• [Page extract]
Major Space Weather Risks Identified via Coupled Physics-Engineering-Economic Modeling

TL;DR

The paper tackles quantifying socio-economic risks from space weather by bridging physics, grid engineering, and macroeconomic modeling. It presents a modular, transferable framework that maps geophysical drivers to geoelectric fields, GIC exposure, transformer reliability, and economy-wide losses using Monte Carlo risk propagation. Validation against the TVA May 2024 storm and Horton benchmark shows the approach can reproduce key GIC behavior and provide uncertainty bounds, applying to the U.S. case yields daily losses on the order of 0.8–2.1 billion USD for extreme events and millions affected. The framework is designed to be transferable to other countries, enabling risk-informed resilience investments and policy decisions.

Abstract

Space weather poses an important but under-quantified threat to critical infrastructure, the economy, and society. While extreme geomagnetic storms are recognized as potential global catastrophes, their socio-economic impacts remain poorly quantified. Here we present a novel physics-engineering-economic framework that links geophysical drivers of geomagnetic storms to power grid geoelectric fields, transformer vulnerability, and macroeconomic consequences. Using the United States as an example, we estimate daily economic losses from transformer thermal heating of 1.37 billion USD (95 percent confidence interval: 1.16 to 1.58 billion USD) for a 100-year geomagnetic storm, with power outages affecting 4.1 million people and 101,000 businesses. A 250-year event could raise losses to 2.09 billion USD per day (95 percent confidence interval: 1.84 to 2.34 billion USD), disrupting power for more than 6 million people and 155,000 businesses. Crucially, the framework is scalable and transferable, offering a template for assessing space weather risk to critical infrastructure in other countries. This integrative approach provides the first end-to-end quantification of space weather socio-economic impacts, bridging space physics through to policy-relevant metrics. Our results demonstrate that coupled socio-economic modeling of space weather is both feasible and essential, enabling evidence-based decision making in infrastructure protection and global risk management.

Paper Structure

This paper contains 12 sections, 17 equations, 17 figures, 2 tables.

Figures (17)

• [Activities]
1. Answer these from the space weather paper summary:
(a) Which storm event was the framework validated against, along with the Horton benchmark?
(b) What daily economic loss does the summary estimate for a 100-year geomagnetic storm in the United States?
(c) How many figures does the paper contain?
2. Write a continuation of the space weather paper summary, picking up right after its final line.
The data comes from a separate source, unrelated to the space weather paper summary.

• [Listed entries]
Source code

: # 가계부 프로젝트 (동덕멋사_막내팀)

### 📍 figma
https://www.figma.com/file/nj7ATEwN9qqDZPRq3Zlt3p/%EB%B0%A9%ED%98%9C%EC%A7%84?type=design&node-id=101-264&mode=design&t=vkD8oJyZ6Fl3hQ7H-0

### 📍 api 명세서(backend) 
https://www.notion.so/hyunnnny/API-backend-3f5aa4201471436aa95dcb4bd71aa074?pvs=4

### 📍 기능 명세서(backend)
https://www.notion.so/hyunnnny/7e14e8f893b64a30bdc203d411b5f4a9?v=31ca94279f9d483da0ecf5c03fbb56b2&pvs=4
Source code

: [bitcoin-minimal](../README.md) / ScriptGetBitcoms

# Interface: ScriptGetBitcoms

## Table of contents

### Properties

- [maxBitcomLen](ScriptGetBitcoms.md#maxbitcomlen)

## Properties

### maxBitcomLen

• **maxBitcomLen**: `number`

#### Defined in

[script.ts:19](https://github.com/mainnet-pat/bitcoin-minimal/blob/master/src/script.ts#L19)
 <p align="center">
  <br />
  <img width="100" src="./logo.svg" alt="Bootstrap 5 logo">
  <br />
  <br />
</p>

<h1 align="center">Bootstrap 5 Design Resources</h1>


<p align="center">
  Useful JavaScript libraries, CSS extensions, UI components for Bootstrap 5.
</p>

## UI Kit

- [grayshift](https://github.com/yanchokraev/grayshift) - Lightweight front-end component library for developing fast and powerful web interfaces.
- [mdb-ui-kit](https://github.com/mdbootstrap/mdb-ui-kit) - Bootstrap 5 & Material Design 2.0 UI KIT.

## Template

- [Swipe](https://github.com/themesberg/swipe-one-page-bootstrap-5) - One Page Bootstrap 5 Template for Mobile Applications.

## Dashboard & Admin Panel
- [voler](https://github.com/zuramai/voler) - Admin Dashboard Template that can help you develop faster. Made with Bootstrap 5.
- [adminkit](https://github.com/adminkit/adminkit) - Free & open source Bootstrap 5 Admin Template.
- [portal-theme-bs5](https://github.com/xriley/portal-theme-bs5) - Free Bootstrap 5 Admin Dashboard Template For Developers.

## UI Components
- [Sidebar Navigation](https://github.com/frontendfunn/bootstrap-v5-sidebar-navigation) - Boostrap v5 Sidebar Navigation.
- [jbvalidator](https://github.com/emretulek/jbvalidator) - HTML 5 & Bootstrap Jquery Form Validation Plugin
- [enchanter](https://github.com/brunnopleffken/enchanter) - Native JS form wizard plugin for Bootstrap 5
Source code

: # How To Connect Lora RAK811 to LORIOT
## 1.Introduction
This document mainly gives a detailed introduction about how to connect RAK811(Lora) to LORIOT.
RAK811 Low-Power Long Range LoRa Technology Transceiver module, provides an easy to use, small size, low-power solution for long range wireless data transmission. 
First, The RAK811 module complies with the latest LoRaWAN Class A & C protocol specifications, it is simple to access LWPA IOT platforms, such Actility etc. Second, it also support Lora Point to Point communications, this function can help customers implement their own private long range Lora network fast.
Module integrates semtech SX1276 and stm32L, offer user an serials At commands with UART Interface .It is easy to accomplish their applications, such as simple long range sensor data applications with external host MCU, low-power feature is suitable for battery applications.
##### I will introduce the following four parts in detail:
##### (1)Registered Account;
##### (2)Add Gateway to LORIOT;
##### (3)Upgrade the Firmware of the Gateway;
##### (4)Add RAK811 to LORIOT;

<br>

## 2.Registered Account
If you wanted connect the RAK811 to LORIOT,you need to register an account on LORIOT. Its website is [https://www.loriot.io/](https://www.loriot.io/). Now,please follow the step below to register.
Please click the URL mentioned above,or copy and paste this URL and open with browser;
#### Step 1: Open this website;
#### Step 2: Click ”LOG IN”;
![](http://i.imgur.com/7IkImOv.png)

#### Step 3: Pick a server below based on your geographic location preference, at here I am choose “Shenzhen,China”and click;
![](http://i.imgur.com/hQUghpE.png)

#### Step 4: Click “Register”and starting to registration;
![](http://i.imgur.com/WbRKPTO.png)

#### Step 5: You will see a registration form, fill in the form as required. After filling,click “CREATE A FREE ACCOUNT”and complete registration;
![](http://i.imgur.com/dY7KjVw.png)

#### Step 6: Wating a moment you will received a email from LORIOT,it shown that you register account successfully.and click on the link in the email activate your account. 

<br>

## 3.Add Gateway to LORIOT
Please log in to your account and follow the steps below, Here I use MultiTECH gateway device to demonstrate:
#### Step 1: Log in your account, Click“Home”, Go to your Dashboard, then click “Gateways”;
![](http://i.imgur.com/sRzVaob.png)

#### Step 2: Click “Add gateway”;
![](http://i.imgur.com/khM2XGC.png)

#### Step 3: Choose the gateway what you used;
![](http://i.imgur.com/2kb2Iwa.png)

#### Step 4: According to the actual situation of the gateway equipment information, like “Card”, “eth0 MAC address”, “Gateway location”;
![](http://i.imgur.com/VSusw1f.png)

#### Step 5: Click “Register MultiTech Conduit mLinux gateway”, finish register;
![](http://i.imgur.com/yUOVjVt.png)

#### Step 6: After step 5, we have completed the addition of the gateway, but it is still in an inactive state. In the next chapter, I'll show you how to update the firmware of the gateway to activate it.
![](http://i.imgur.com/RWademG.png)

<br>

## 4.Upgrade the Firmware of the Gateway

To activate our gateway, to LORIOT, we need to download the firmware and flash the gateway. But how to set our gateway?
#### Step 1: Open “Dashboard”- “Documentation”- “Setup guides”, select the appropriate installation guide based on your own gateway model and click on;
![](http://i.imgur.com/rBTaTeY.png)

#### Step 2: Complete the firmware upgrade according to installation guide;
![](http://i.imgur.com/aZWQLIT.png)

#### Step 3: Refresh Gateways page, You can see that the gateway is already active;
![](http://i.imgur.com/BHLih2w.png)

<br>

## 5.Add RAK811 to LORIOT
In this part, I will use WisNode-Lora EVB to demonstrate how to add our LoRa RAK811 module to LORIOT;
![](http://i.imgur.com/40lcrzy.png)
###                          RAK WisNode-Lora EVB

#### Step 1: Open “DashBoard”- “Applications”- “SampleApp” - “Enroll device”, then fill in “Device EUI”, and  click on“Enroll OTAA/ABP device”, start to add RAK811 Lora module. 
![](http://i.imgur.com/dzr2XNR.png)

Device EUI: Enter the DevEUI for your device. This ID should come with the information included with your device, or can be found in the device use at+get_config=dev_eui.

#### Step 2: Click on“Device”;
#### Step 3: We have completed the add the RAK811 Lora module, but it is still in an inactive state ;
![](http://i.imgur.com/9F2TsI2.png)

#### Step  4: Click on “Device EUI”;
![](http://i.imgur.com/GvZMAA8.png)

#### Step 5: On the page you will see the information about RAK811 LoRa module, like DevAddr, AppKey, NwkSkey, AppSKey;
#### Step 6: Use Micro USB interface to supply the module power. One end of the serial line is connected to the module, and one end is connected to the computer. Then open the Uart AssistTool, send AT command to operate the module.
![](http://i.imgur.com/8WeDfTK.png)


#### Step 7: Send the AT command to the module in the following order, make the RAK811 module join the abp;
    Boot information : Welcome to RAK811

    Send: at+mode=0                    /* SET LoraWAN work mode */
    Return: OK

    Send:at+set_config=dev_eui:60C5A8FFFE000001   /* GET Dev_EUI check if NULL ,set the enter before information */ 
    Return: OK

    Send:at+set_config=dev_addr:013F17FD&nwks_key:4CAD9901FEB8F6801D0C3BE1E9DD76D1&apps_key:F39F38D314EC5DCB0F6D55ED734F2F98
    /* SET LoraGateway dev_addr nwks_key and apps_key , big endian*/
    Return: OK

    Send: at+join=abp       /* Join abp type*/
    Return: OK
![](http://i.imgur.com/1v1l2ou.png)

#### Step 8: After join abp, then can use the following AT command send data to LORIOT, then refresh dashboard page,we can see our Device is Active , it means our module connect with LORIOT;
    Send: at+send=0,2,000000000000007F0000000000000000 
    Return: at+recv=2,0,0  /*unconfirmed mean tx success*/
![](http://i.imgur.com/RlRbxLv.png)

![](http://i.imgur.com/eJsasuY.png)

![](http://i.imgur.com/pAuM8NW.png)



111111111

• [Answers given]
1.
(a) The TVA May 2024 storm.
(b) 1.37 billion USD per day (95 percent confidence interval: 1.16 to 1.58 billion USD).
(c) 17.

2.
  • Figure 1: Graphical overview of the physics--engineering--economic coupling framework. The modules and data flows illustrated show how geophysical drivers are connected to socio-economic impacts through hazard characterization, engineering grid modeling, reliability assessment, and economic impact evaluation.
  • Figure 2: Geospatial EHV network model constructed from OpenStreetMap and HIFLD data. Extra-high-voltage transmission network ($\geq$161 kV) for the contiguous United States showing substations and transmission lines used in the risk modeling framework outlined in Figure \ref{['fig:framework']}.
  • Figure 3: Extreme-value geoelectric field maps and induced transmission-line voltages for different return periods. Spatial distribution of peak geoelectric fields and corresponding induced voltages across the contiguous United States for 100-year, 150-year, and 250-year return period scenarios, with comparison to the recent severe "Gannon" storm for reference.
  • Figure 4: Estimated substation probability of failure under modeled GIC scenarios. Figures a--d show the spatial distribution of transformer failure probability across the contiguous United States for different geomagnetic storm return periods. Failure probabilities are computed using the fragility-based reliability model described in the Supplementary Materials (see Method \ref{['method:reliability-math-app']}). Vulnerability hotspots (locations exceeding 50% failure probability) are concentrated in regions with high ground conductivity and complex network topology, particularly in Wisconsin, Minnesota, the Upper Midwest, and coastal areas of the Northeast.
  • Figure 5: Socio-economic impacts versus return period: affected businesses, population, direct losses, and total losses. Results show systematic increases across all impact metrics with storm severity.